Making use of a charged particle beam apparatus, charged particle beam is scanned on a sample two-dimensionally in the horizontal and vertical directions, a secondary signal ejected from a surface sample region on which charged particle beam comes incident is detected and a surface structure in the surface region is observed as a two-dimensional image by replacing an amount of the secondary signal with a concentration value of the image data for each of the coordinates in the two-dimensional image which are associated with the scan coordinates for the charged particle beam. In this charged particle beam apparatus, the scan speed of the charged particle beam is determined according to such factors as a material property of the sample, the objective of the observation and the specification of a secondary signal detector.
When the scan speed is high, an integration time of the detection signal is so short that a S/N ratio becomes low while a response to a time-to-time change of a sample is quick and the charged particle beam has a smaller effect on destruction, contamination and charging of the sample because the time for the charged particle beam being radiated on a point on the sample is short.
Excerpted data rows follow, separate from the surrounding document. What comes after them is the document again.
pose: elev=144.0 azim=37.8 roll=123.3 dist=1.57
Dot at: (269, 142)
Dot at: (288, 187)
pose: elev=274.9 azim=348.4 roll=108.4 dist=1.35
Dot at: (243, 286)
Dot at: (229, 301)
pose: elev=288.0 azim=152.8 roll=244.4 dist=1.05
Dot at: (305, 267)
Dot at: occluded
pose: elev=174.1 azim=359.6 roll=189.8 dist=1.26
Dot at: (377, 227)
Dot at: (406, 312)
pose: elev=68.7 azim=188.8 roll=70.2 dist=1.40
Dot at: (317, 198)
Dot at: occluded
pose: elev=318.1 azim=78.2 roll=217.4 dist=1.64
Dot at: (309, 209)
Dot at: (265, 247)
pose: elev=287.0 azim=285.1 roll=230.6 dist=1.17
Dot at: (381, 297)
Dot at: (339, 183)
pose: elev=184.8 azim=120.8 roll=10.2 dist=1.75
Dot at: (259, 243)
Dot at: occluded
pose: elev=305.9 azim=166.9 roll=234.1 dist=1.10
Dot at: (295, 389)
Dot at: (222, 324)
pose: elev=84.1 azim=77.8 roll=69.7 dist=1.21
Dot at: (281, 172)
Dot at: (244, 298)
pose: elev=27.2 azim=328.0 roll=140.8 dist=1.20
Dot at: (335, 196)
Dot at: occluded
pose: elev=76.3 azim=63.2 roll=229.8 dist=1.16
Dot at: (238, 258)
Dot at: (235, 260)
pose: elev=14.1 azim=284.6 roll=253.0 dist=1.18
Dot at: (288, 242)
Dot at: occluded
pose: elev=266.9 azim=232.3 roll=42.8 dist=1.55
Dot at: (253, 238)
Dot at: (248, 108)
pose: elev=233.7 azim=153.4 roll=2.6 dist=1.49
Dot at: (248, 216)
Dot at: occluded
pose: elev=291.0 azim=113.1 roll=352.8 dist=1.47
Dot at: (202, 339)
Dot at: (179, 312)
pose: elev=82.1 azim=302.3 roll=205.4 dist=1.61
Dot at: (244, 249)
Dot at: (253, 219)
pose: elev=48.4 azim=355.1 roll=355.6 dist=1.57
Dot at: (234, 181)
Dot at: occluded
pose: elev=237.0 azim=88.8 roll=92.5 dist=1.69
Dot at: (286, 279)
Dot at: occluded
On the other hand, when the scan speed is low, the integration time of the detection signal is so long that images with the high S/N ratio are obtained while the charged particle beam has a larger effect on destruction, contamination and charging of the sample.
Therefore scanning is usually performed at a high speed while a desired observation area is being searched and at a low speed when the desired observation area is scanned to take and record a high resolution image.
Moreover when such a sample as is easily destructed, contaminated or charged by the charged particle beam being radiated is observed, it is possible to take the high scanning speed to reduce the above mentioned effect. However, there are other countermeasures than taking the high scanning speed, such as setting a lower voltage to an acceleration voltage and reducing an electrical current flowing through the charged particle beam that is radiated on the sample by making a probe diameter of the charged particle beam smaller.
Other factors to determine the scanning speed of the detector than the above mentioned are properties of the detector. That is, the scanning speed of the detector is dependent on a response speed for the secondary signal to be detected by the detector and converted by the detector to an electrical signal and a response speed for the detection signal is processed through an amplification circuit. The larger the gain for the amplification circuit, the slower the response time for the amplification circuit.
If the detector response speed and the amplification circuit response speed are low, the frequency band for the detection signal is restricted while it is being detected and amplified, however fast the charged particle beam is scanned.
When a detection signal which is obtained while a microstructure of the sample is being scanned and has high frequency components is inputted to the detector circuit above mentioned, an impulse response is created and an output signal for a time t for which the impulse response converges becomes a summation of the detection signal and the impulse response.
The image of the output signal above mentioned flows in the direction in which the charged particle beam is scanned and is blurred so much that it is impossible to identify a sample structure. Accordingly it is impossible to observe a sample at a high scan speed with a high gain if a detector whose response speed is relatively low is used.
The detector is selected according to the secondary signal to be detected and such conditions as atmosphere in the sample chamber and detection sensitivity. Therefore, as is the case with the above mentioned, a detector whose response speed is low is used to observe a sample at a relatively low scan speed, depending on the observation condition. However there is a problem that it is hardly possible to make an observation at a high scan speed in order to look for an area in which a point of interest exists or to reduce the damage of the sample in this case.
There is a conventional technology described in WO2003/044821 with which the image deterioration, which occurs due to the charged particle beam being scanned and the secondary signal ejected during the scanning is compensated for making use of the images obtained after plural times of scanning. WO2003/044821 discloses a technology to correct a drift of the observed image with time elapsing, which occurs due to such factors as the change in stability of the charged particle beam, deformation of the sample and a shift of the sample stage. That is, WO2003/044821 discloses a technology to correct the image position by calculating an image shift based on images obtained after plural times of scanning and a technology to improving the S/N ratio of the image by integrating images which are obtained by plural times of high speed scanning and whose image shifts are corrected according to the above mentioned technology. However, looking to deterioration of the images that are obtained by high speed scanning, the waveform of the output signal is not deformed by an amount of output signals or noises included in the output signal, but deformed by the property of the detector. Therefore this deterioration is not prevented by such measures as improving the S/N ratio by integration.